Slam-shifting places enormous stress on a drivetrain, even if it had been designed to withstand the torque being put through it. Here, the rear U-joint wasn’t even close, and it went all Democratic on him, leaving the four-foot-long steel driveshaft to flail wildly, alternately tearing up pavement like a backhoe and rearranging the floorpan like a baseball bat rearranges tin foil, until the yoke splines slipped out and it screamed out from the under car. But before it did, it tornadoed through the single brake line plumbed astern (only one in 1964) and likewise snarfed the parking brake cable. So Mr. Mopar was doing maybe 60 miles an hour, half a block from a very busy, four lane cross street with zero brakes.
He tried the immediate action drill of all serious drivers: he downshifted. Downshifting changes the mechanical ratios by which the engine relates to the drive wheels, and, therefore, to the road. The engine has friction and compression and energy-eating reciprocating mass which can serve to function as an indirect brake. It didn’t work for Mr. Mopar because his transmission was as disconnected as Lynn Cheney.
He then depressed the parking brake pedal.
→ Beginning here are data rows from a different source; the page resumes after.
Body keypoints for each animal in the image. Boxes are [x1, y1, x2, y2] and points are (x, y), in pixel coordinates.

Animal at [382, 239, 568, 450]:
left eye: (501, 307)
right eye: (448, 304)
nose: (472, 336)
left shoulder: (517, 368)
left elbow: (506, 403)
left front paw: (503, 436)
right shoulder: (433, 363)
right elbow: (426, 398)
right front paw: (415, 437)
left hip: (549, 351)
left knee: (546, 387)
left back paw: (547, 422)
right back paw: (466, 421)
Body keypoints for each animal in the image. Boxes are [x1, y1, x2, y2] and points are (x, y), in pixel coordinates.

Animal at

That has to be done with modulated care, because it might lock up the rear wheels, which is a surefire way to lose control. Well, he was saved from that peril, in that the driveshaft had also taken out the parking brake cable.
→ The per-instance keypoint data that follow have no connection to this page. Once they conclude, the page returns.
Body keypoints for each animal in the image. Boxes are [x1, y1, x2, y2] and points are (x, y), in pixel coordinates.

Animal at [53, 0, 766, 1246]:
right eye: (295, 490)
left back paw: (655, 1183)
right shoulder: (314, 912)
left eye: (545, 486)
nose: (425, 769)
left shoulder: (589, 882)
So, Mr. Mopar figured out that he had no hydraulics, no downshifting and no parking brake. What’s left? The slalom. Slaloming is a potentially fine way to lose control of the car, but given high-speed, certain impact as an alternative, it was looking pretty good. In this move, the driver aggressively swings the car back and forth along the line of travel, as if slaloming around traffic cones as vehemently as Isaac Newton will let him. The resultant scrub on the tires can bleed off a substantial amount of speed, assuming you don’t go into oversteer and have the rear end turn on you like the National Archives.
Mr. Mopar did his best to slalom, but it wasn’t quite enough. He was still doing flank speed nearing the intersection, so he took the E-3 option: he Employed the Extrinsic Environment. To his right was a drainage ditch, punctuated with barriers of driveways into a strip mall and then a gas station. Had he gone into the ditch, the driveways would’ve brought things to a horribly entropic conclusion. To his left, across the oncoming lanes, however, was a shallow swale, a slight hill, and an unfenced golf course, to include a very nice green. He recalled it was a public course, so his decision was made. He put the Dodge into the swale, losing velocity, up the hill, losing more velocity and continued his slalom along a soft, yielding and heretofore immaculate carpet of Bagger Vance’s dreams. The Kentucky grass did a splendid job of converting his kinetic energy into greenskeeper’s ischemic trauma.
Exhaling for a very long moment, he stepped out, surveyed the damage, noted an absence of apparently interested witnesses, and then, with characteristic panache, jogged across the street to the gas station. There he negotiated towing services, and further negotiated remarkable memory impairment, getting the Dodge home—sans divot fees.
And, presumably, a better set of U-joints.